Do you ever find there’s this cynical part of you that just doesn’t believe your favourite author can possibly have it in them to blow your mind again?
I think I had this experience with 11.22.63. I wasn’t expecting to be rendered completely unable to eat, sleep, work, have a conversation, go for a walk, hang out with my husband or basically function without this book in my hands.
If I was oblivious to it at the time, I knew I’d been book-whipped at the end when I found myself re-reading the final paragraph on the last page a few times… flicking through and skim-reading some earlier narrative I’d forgotten about as I drank in the story as a whole, complete entity… stroking the spine and feeling that completely disorienting realisation that it’s over… (how would I spend my time now?)… missing the characters already, the colours of the world they lived in… feeling a little too light without the narration of a man with a mission so heavy you could feel it in each page…
Yep, I was whipped by 11.22.63.
And let’s face it.. I can be extreme. I get obsessive with some books, there’s no doubt about it. If you’ve read any of my posts you may have realised that my relationship with literature is a passionate, zealous, all consuming love affair worthy of the Bronte sisters. Yet, I think I’ve retained enough sense of mind to say that this was quite simply, a great story.
If you’re not sure whether to give Stephen King a go – read this book!
Here’s some more reasons why this should be on your list of soon-to-be-reads (I’ll try not to spoil it!)
- It’s a surprising love story, on a number of levels.
- The 1950’s America that SK paints is a vivid, sensory experience.
- If you’re a fan of SK’s “IT”, you’ll appreciate a brief little encounter with 1950’s Derry. In fact, I think I may have shed a tear during those precious pages.
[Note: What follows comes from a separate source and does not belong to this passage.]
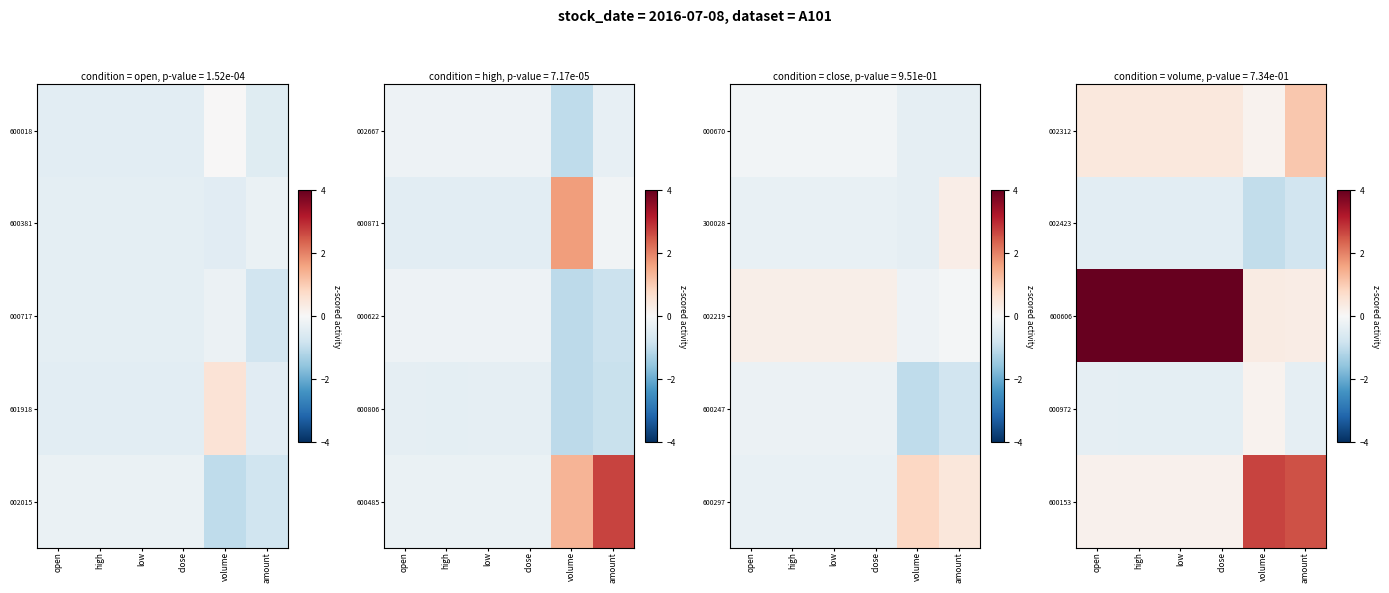

At which category is the sum across all series the highest?

high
- The characters are wonderfully King-esque (ie., believable)
- The age-old question ‘what if we really could change history?’ is explored, sprinkled with a dose of SK flare.
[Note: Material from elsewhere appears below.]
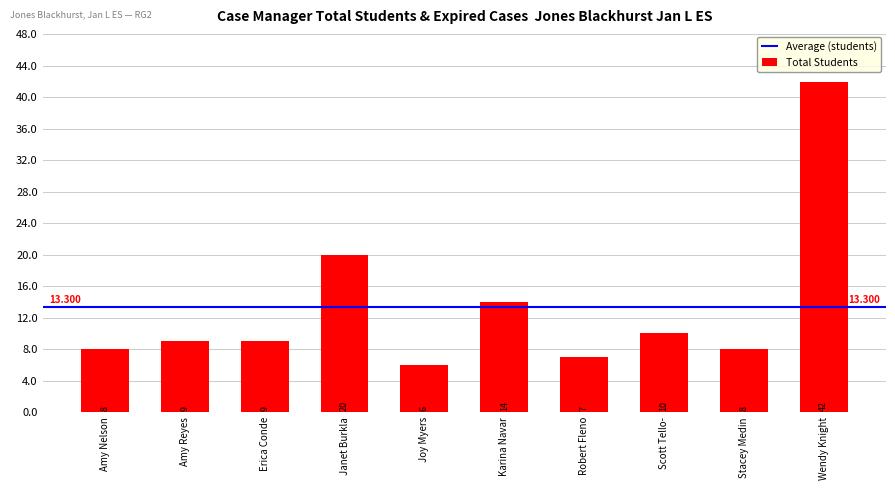

Which has a higher value, Amy Reyes or Stacey Medin?

Amy Reyes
- The motif of cause-effect, choice-consequence and questions of what it means to “have it all” in life are a great challenge in this post-post-modern era.
- If you’re not a fan of evil sewer clowns, incestuous cat-people and haunted hotels, then you’ll like this book.
- If you are a fan of evil sewer clowns, incestuous cat-people, haunted hotels and more – you’ll like this book!
It’s just damn good.
Buy it. Borrow it. Try it on, wriggle around in it and let me know what you think.